>> BEGIN Given entries

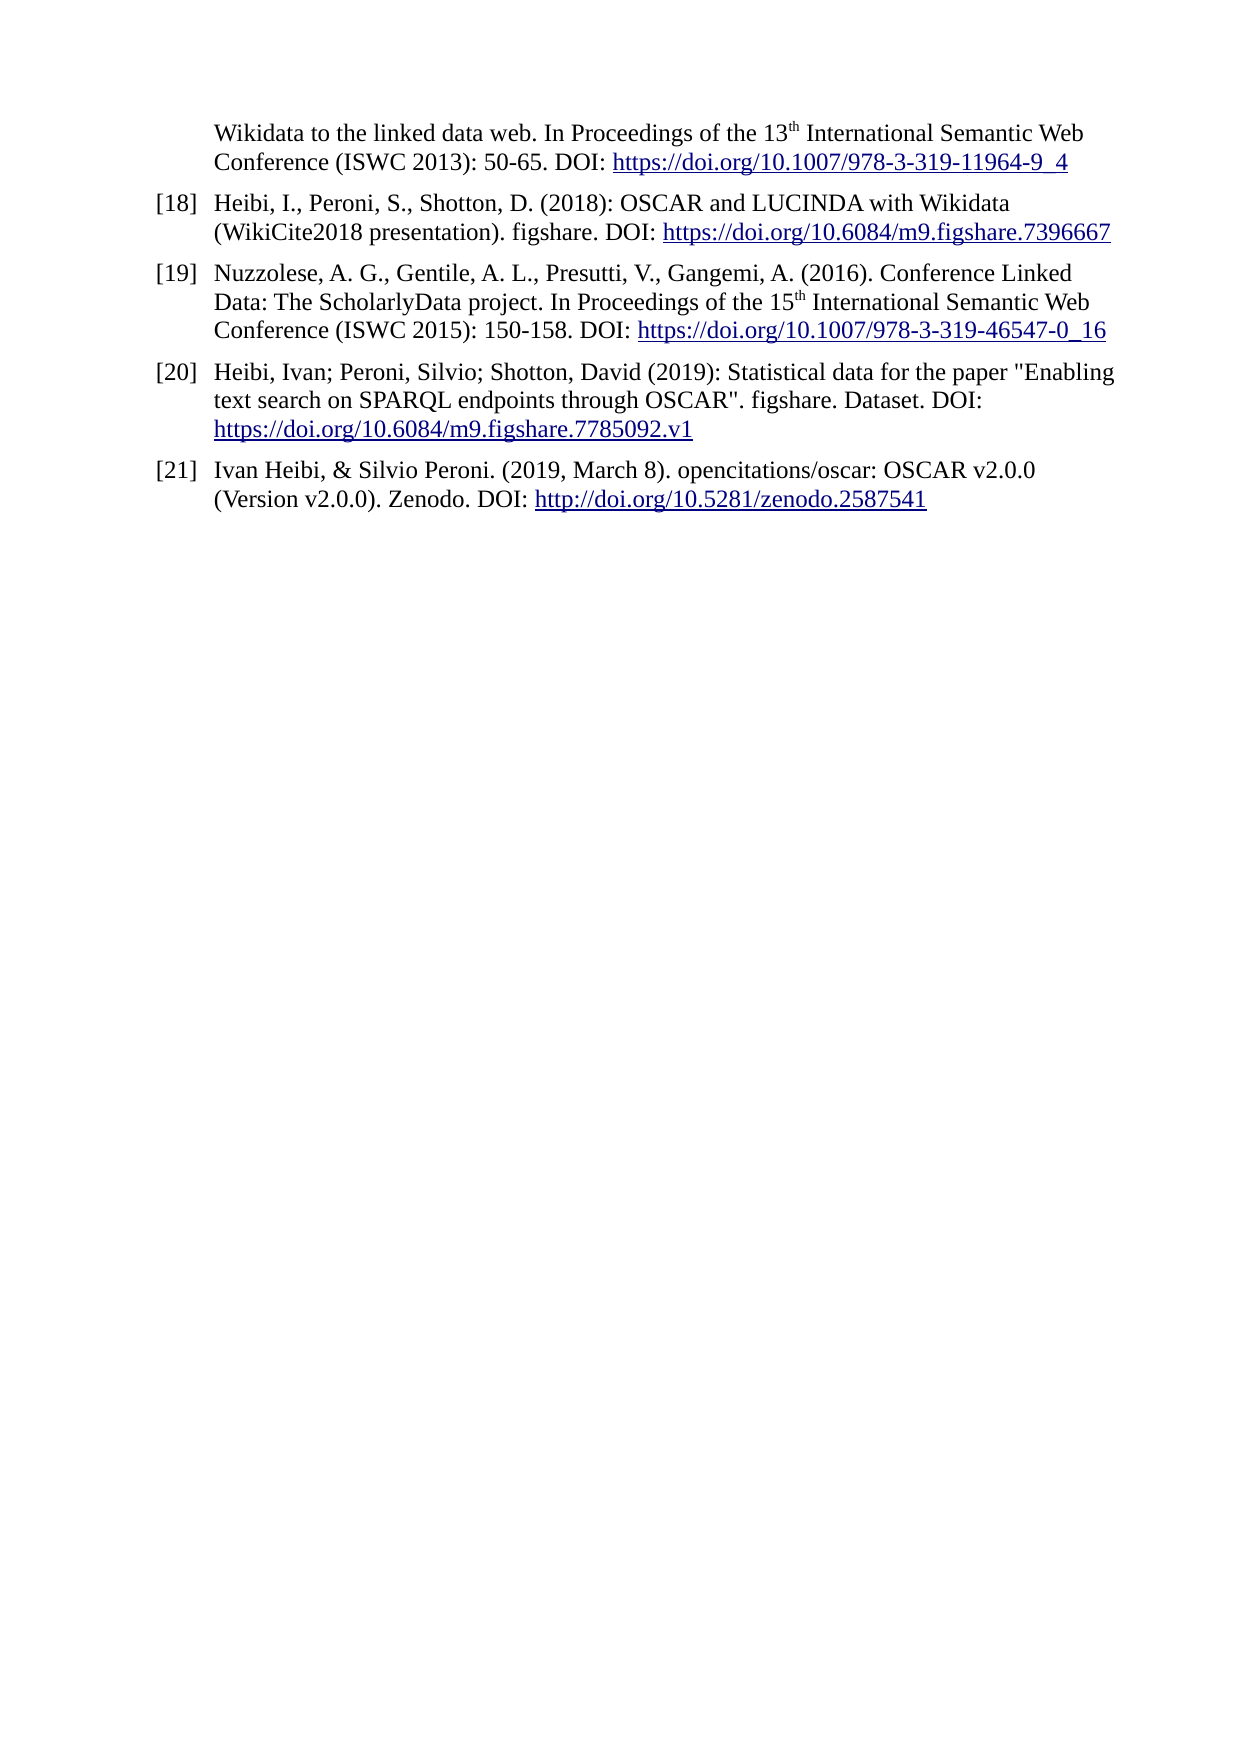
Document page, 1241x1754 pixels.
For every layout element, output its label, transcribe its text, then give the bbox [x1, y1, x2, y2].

list Nuzzolese, A. G., Gentile, A. L., Presutti, V., Gangemi, A. (2016). Conference Linked Data: The ScholarlyData project. In Proceedings of the 15th International Semantic Web Conference (ISWC 2015): 150-158. DOI: https://doi.org/10.1007/978-3-319-46547-0_16 [156, 258, 1122, 344]
list Heibi, Ivan; Peroni, Silvio; Shotton, David (2019): Statistical data for the paper "Enabling text search on SPARQL endpoints through OSCAR". figshare. Dataset. DOI: https://doi.org/10.6084/m9.figshare.7785092.v1 [156, 357, 1122, 443]
list Ivan Heibi, & Silvio Peroni. (2019, March 8). opencitations/oscar: OSCAR v2.0.0 (Version v2.0.0). Zenodo. DOI: http://doi.org/10.5281/zenodo.2587541 [156, 456, 1122, 513]
list Heibi, I., Peroni, S., Shotton, D. (2018): OSCAR and LUCINDA with Wikidata (WikiCite2018 presentation). figshare. DOI: https://doi.org/10.6084/m9.figshare.7396667 [156, 188, 1122, 246]
list Wikidata to the linked data web. In Proceedings of the 13th International Semantic Web Conference (ISWC 2013): 50-65. DOI: https://doi.org/10.1007/978-3-319-11964-9_4 [156, 118, 1122, 176]
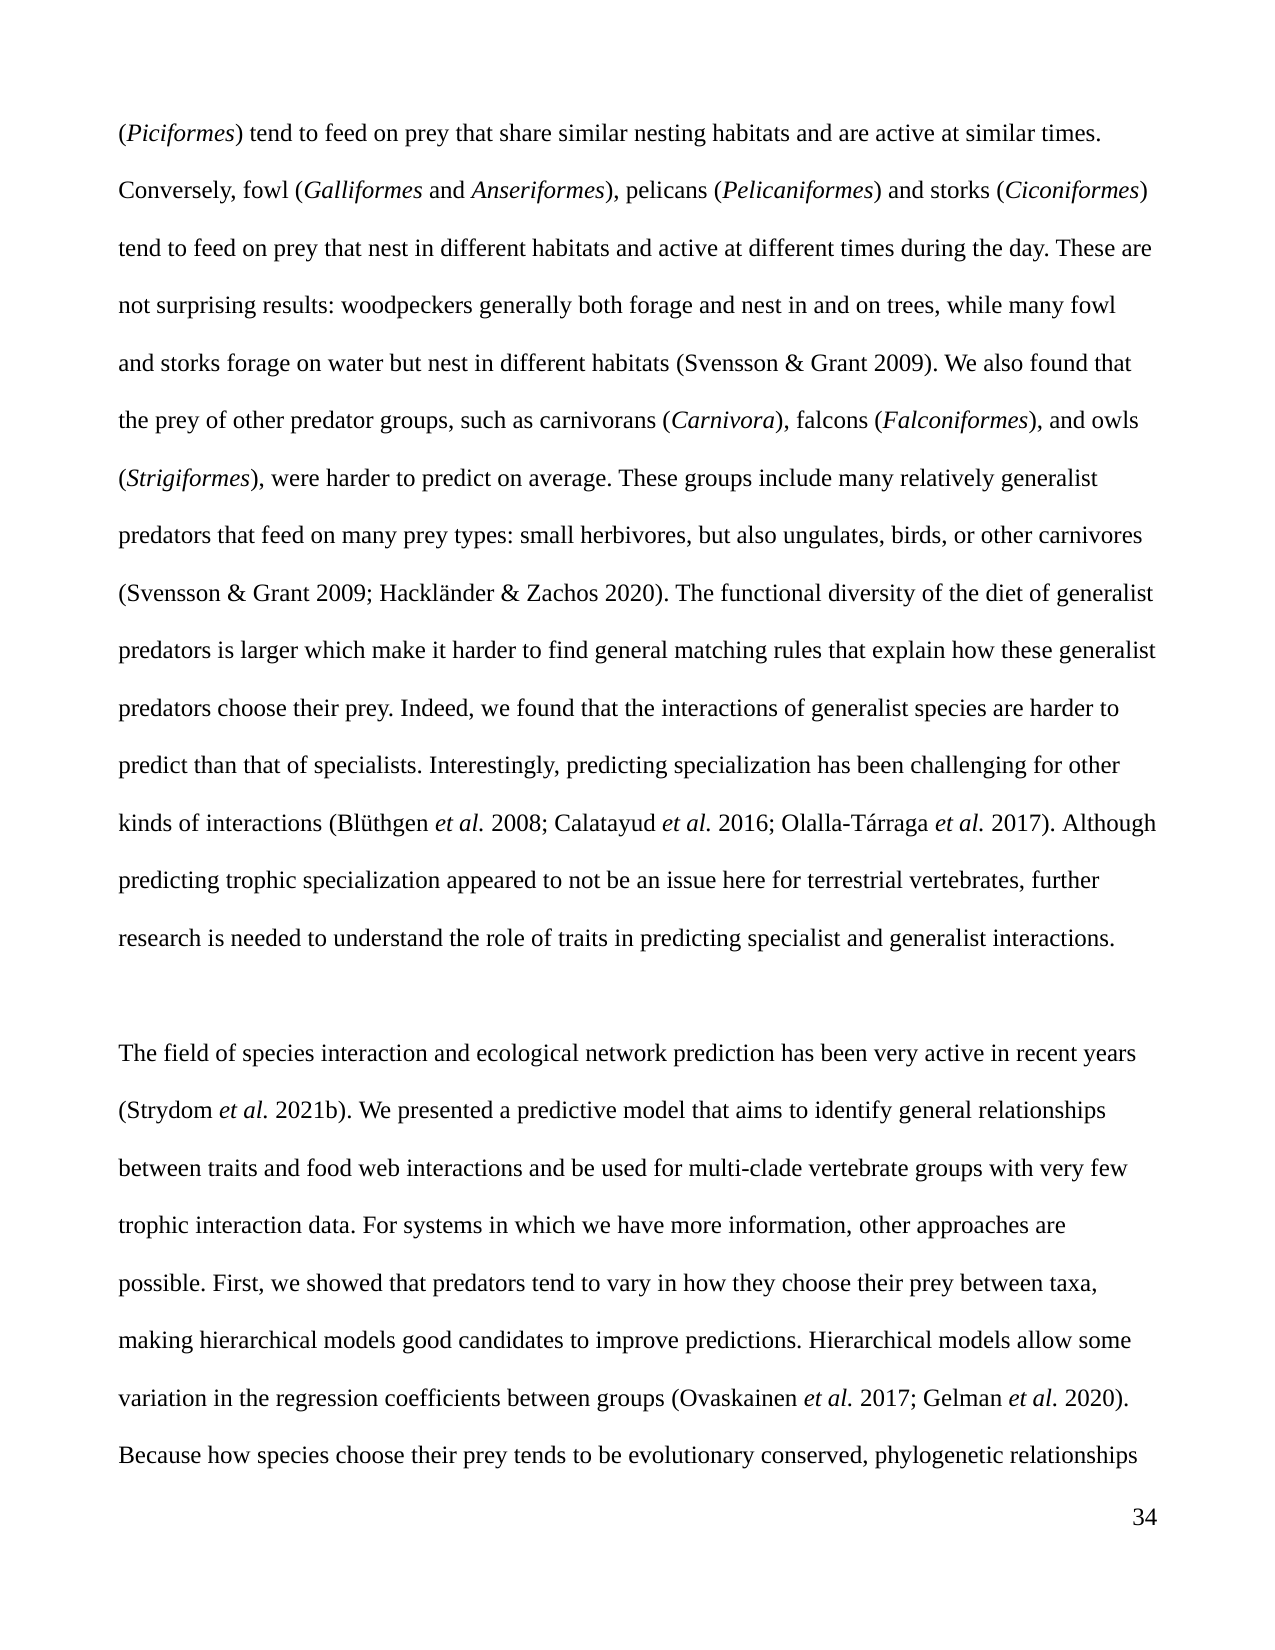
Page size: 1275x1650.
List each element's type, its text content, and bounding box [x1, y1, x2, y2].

text (Piciformes) tend to feed on prey that share similar nesting habitats and are active at similar times. Conversely, fowl (Galliformes and Anseriformes), pelicans (Pelicaniformes) and storks (Ciconiformes) tend to feed on prey that nest in different habitats and active at different times during the day. These are not surprising results: woodpeckers generally both forage and nest in and on trees, while many fowl and storks forage on water but nest in different habitats (Svensson & Grant 2009). We also found that the prey of other predator groups, such as carnivorans (Carnivora), falcons (Falconiformes), and owls (Strigiformes), were harder to predict on average. These groups include many relatively generalist predators that feed on many prey types: small herbivores, but also ungulates, birds, or other carnivores (Svensson & Grant 2009; Hackländer & Zachos 2020). The functional diversity of the diet of generalist predators is larger which make it harder to find general matching rules that explain how these generalist predators choose their prey. Indeed, we found that the interactions of generalist species are harder to predict than that of specialists. Interestingly, predicting specialization has been challenging for other kinds of interactions (Blüthgen et al. 2008; Calatayud et al. 2016; Olalla-Tárraga et al. 2017). Although predicting trophic specialization appeared to not be an issue here for terrestrial vertebrates, further research is needed to understand the role of traits in predicting specialist and generalist interactions. [118, 118, 1157, 952]
text The field of species interaction and ecological network prediction has been very active in recent years (Strydom et al. 2021b). We presented a predictive model that aims to identify general relationships between traits and food web interactions and be used for multi-clade vertebrate groups with very few trophic interaction data. For systems in which we have more information, other approaches are possible. First, we showed that predators tend to vary in how they choose their prey between taxa, making hierarchical models good candidates to improve predictions. Hierarchical models allow some variation in the regression coefficients between groups (Ovaskainen et al. 2017; Gelman et al. 2020). Because how species choose their prey tends to be evolutionary conserved, phylogenetic relationships [118, 1038, 1157, 1469]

>> END Given entries

Report every line of the material above that contains the string "element", treating uppercase and lowercase letters as distinct.

- _Task response_:
For every layout element, output its label, transcribe its text, then give the bbox [x1, y1, x2, y2].
List each element's type, its text content, and bounding box [x1, y1, x2, y2].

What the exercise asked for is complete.